Scrive Il prigioniero del Caucaso, opera più convenzionale del poemetto giovanile del 1820, che è facile ricondurre alle sue ascendenze culturali, il titanismo romantico con annessi e connessi e la stereotipa esaltazione della vita selvaggia delle popolazioni del Caucaso. Puškin, però, non cessa di sorprendere e, mentre attende alla scrittura dei cosiddetti poemi meridionali, così irrigidito nella sua posa statuaria di poeta esule, sforna un poemetto gioiosamente sacrilego e licenziosissimo, che sarà stampato postumo: una giovane e avvenente Maria seduce e si congiunge carnalmente in rapida successione con il diavolo, Dio e il suo arcangelo prediletto. È una maliziosa magnificazione dei valori terreni, della forza attrattiva, che la terra esercita sul cielo: per una volta, non sono gli uomini a guardare il cielo con senso di orfanità, ma Dio a sentirsi irretito dalla grazia transeunte e, perciò, così preziosa della sua creazione.

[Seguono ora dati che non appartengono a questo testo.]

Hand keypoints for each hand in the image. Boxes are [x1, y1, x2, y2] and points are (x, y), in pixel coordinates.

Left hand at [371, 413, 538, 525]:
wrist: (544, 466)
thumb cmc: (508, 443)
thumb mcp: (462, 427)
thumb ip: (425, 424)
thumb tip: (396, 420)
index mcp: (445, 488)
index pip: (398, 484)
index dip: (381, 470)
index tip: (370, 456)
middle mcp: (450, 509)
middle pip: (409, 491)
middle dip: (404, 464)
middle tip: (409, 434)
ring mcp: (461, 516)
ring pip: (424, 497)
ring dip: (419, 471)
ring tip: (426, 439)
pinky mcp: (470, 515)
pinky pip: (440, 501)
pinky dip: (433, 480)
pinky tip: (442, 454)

Nel 1823 Puškin incomincia la stesura del suo capolavoro, il romanzo in versi Eugenio Onegin che terminerà nel trentuno, e nel 1824, tornato in Russia, si installa a Michajlovskoe, dove conduce una vita ritirata di intensa attività letteraria. È un periodo di grandi letture e di grandi mutamenti. Con una decisa virata il poeta si allontana dal romanticismo à la Byron e introduce nella propria opera temi più quotidiani, una attitudine più “realistica” e una versificazione meno laconica, meno rattratta. Ciononostante, nota il critico e storico della cultura Lotman, quando parla di amore, Puškin continua a ricorrere alla dizione enfatica del periodo meridionale e una meretrice, così viene definita la donna amata in una lettera, si trasfigura in “Genio di Pura Bellezza” nella nota poesia “Ricordo il meraviglioso istante”.

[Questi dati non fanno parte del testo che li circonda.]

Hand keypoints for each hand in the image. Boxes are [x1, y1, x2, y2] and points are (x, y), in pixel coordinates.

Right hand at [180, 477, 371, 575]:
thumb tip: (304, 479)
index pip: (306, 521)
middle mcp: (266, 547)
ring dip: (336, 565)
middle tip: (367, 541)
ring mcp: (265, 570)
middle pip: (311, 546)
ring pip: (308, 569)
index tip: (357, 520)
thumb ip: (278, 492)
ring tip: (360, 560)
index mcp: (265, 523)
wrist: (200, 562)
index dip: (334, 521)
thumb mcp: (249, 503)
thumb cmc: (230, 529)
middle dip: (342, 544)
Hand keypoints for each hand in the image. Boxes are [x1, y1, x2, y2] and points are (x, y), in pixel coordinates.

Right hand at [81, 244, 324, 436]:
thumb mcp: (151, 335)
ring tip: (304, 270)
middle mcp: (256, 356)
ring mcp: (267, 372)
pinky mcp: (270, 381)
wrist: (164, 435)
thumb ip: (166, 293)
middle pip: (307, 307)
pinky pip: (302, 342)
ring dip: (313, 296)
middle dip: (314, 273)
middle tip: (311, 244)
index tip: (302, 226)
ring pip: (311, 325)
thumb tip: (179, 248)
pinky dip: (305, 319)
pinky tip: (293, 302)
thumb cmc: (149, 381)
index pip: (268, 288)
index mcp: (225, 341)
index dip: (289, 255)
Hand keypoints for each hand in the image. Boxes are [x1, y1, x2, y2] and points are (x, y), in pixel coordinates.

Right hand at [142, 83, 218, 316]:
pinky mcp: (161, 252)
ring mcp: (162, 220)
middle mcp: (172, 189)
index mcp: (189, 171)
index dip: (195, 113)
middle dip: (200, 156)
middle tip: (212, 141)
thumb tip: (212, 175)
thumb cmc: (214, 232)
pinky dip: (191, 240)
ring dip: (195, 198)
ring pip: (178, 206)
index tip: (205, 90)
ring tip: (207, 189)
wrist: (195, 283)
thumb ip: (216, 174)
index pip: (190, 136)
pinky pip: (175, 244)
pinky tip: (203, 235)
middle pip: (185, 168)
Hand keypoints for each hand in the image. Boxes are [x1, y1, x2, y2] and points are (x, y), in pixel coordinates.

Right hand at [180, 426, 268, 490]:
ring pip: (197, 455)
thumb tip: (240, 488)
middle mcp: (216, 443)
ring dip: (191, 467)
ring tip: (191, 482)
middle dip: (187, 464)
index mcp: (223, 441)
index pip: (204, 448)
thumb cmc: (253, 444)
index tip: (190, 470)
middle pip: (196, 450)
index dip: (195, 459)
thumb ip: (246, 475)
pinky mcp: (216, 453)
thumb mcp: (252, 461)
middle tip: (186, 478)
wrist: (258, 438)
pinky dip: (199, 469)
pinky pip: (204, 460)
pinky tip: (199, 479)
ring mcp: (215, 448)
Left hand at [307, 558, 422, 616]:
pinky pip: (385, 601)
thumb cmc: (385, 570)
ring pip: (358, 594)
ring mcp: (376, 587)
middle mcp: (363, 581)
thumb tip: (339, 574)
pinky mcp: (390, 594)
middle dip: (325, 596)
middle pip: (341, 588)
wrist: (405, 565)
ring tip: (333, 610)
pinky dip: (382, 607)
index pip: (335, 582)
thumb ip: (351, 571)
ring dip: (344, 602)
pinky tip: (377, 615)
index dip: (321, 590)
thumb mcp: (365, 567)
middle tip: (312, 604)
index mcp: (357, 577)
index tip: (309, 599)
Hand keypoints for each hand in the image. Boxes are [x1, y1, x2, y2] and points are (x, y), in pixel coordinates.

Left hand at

Dopo il periodo di stasi campestre, con il ritorno alla capitale e la morte dello zar Alessandro, la vita di Puškin scala di marcia. Sorvegliato dalla terza cancelleria del regno e sottoposto a una severa censura il poeta continua a scrivere opere in versi e in prosa, come La figlia del capitano o I racconti di Belkin e, dopo una serie infinita di amori infelici, si sposa con una donna di leggendaria grazia, che sarà in parte causa della sua morte. Da qui in avanti comincia il feuilleton: il giovane George attendente di un diplomatico olandese per sviare i sospetti che si addensano sulla sua relazione “privilegiata” con il suo protettore, decide di corteggiare la moglie del poeta. Si addiviene a una prima crisi e il dongiovanni è costretto a sposare la sorella della moglie di Puškin, per evitare il pericolo di uno scontro; ma George è recidivo e nel giro di due anni la situazione si ripete e il duello si impone come una necessità.

Alla fine del gennaio 1837 Alexandr Puškin muore per una ferita di una arma da fuoco.